Working with the future

Introduction

Many people are likely to come to therapy with some sort of goal in mind as they are going to want to live, to some extent, free of the suffering they’ve felt in the past. Whether they are coming for help with anxiety, depression, stress, they desire to change will be what brings them to therapy in the first place.

It is likely though that the client will not have a clear picture of what they are moving towards, and instead be primarily concerned with moving away from the source of their unease. For example, someone with social anxiety may not know how it is to experience life without their anxiety being a problem, their main desire could be to get away from anxiety but may have no idea what it would be like to be acting conversely and acting embrace social situations and develop relationships.

As therapy begins, we want to focus on the present but towards the end of therapy we need to begin to conclude the therapy itself and look forward to the future of the client after the therapy ends.

Identifying client’s aspirations in relation to their presenting issue

When considering goals and aspirations of the client, we want to elicit the exploration of the client’s potential future. Throughout therapy it’s important to be aware of the client’s hopes for the future so the first thing to do is to determine what the client wishes to achieve. It may be difficult for some clients to look ahead given their state of mind or position at that time, so it’s good to discern the person’s state and respect the place they are in.

We want to take note of any possible future issues the client feels they will face after changes, especially in relationships. Fear of these issues could be preventing the client from facing their presenting issue, so it’s important that they are prepared and aware of the consequences they will incur.

We need to determine the client’s consciousness of their future.
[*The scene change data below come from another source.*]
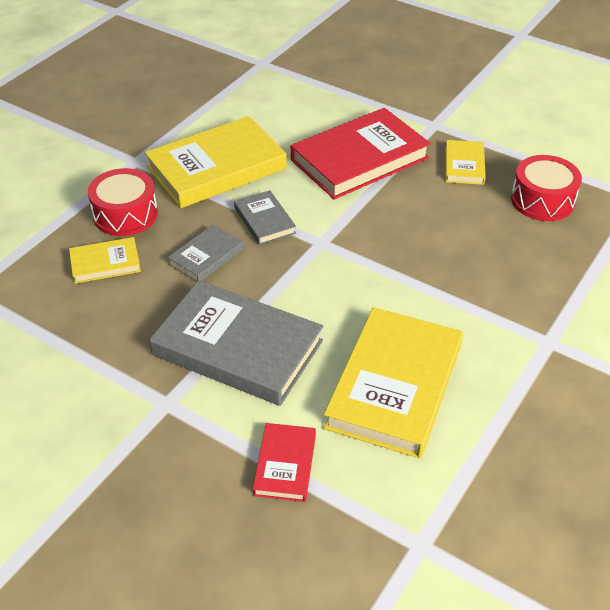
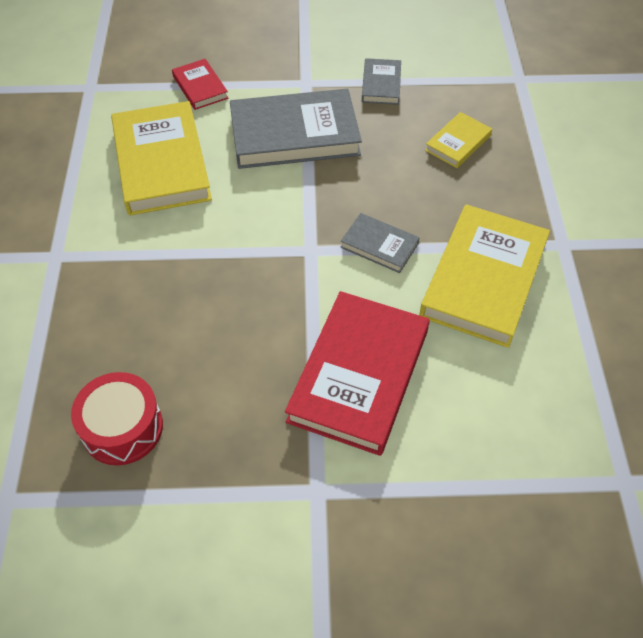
camera: 145 degrees right, 10 degrees up
(125, 214) = (498, 188): red drum -> none
(206, 257) = (390, 187): grey book -> grey book (381, 84)
(464, 165) = (238, 435): yellow book -> none

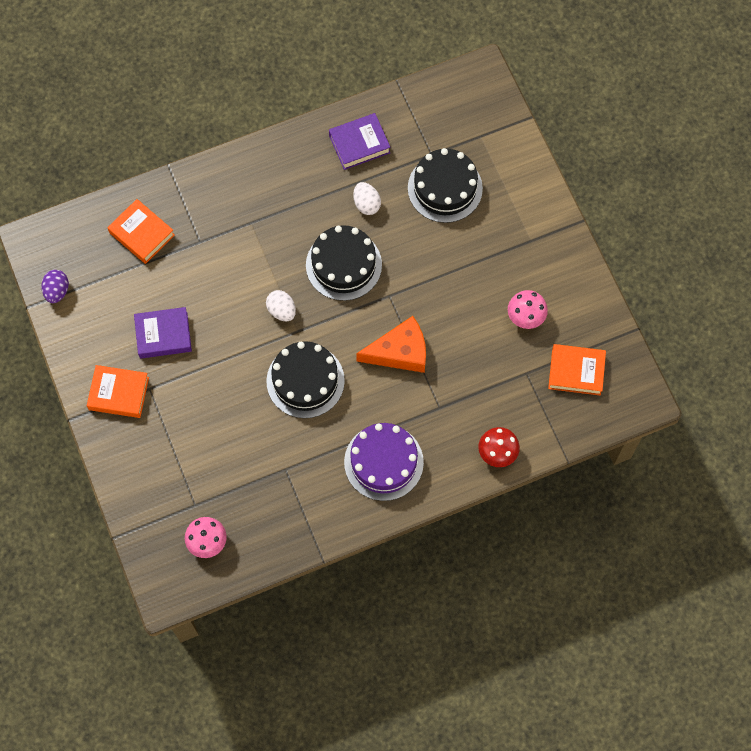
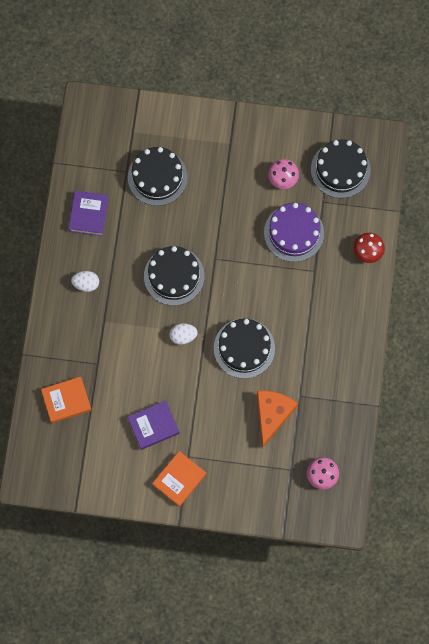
camera: 60 degrees left, 5 degrees up
(57, 291) = (75, 483): purple egg -> none
(163, 335) = (153, 426): purple book -> purple book turned 45 degrees clockwise
(366, 204) = (137, 235): white egg -> white egg (86, 284)
(383, 462) = (332, 328): purple cake -> purple cake (294, 233)
(400, 352) = (260, 274): orange cheese -> orange cheese (272, 414)
(576, 371) = (340, 169): orange book -> black cake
Whether they feel optimistic and ready to face their hurdles or they are fearful of what may come. We can explore these fears, whether past or present, as it’s important that the client is ready to move forward to a different future. It’s important for the client to understand what elements of their past and present affect their future self. Some tools for exploration of consciousness of the future include free association and guided visualisation.

The image of the client’s desired future self will be emerging slowly. This is good for the therapeutic relationship as we are both exploring the place we are moving towards. This is resonant with the person-centred concept of the ideal self. Moving towards this ideal self is known as ‘self-actualisation’ or ‘individuation’ in Analytical psychology.

Setting goals and therapeutic aims

Client’s may not have a sense of a future after therapy or even how they want to change and develop, so as therapist we can help the client in exploration of this. We can use several exercises with the client to explore potential areas of development and/or goals. ‘The Wheel of Life’ game can be a good exercise to do throughout therapy to explore areas of where development or where focus could be shared to different areas in their life and being. ‘The Lottery Test’ can be used to test for aspirations and life goals. Exploring a ‘5-year plan’ can be used to determine long term goals with realistic steps. For setting new habits we can use the reward to cycle also by creating a cue, understanding the process of the habit and then knowing the reward or even giving a reward for the behaviour.

Once we have identified goals, it’s important the we prioritise our goals and address the most important goal first. We can also assess each goal and see what each goal will entail and how much time and energy each goal is going to require.

For assessing goals, we can use the SMART model. The goal will be:

  • Specific, – Is the goal specific? What is it exactly we want to focus on?
  • Measurable – Can we observe this change? Can we measure and notice as change is happening, gradually or suddenly?
  • Achievable – Is it?
  • Realistic – Do we think it is?
  • and within a Time frame – How long do we want to be working on this? Do we have a specific time we want to have this goal achieved? Also, what time frame are we going to use to give time to approach this goal?

The way the therapy will concluded should be explored in the early stages of therapy and involved in the contracting. Conclusion could come after the first session or after many and could change as the client explores their self. This is why goals are important in therapy as this way we know what we are working towards and whether we are achieving things or are on the way to achieving things. The achievement of one goal could also lead to another goal being made and it’s good to be flexible to the client’s needs. Whatever happens, it’s good to know where we are going always.

 The therapy is going to end eventually and so achieving closure is important for the therapeutic relationship. Closure can happen in several ways. It can be created by the therapist after determination that goals have been met and that for their own autonomy to kick in, it’s now time to take their goals on with their own volition. It could also be that the therapy leads to more complex issues that the therapist is unequipped to deal with and so refers the client on to a new course of therapy. Of course, the client can also elicit closure at any point either through discussion about their desires to cease therapy with the therapist or by simply deciding to longer attend therapy. It’s important to keep records of closure with client’s so that therapy may continue or if we are to refer.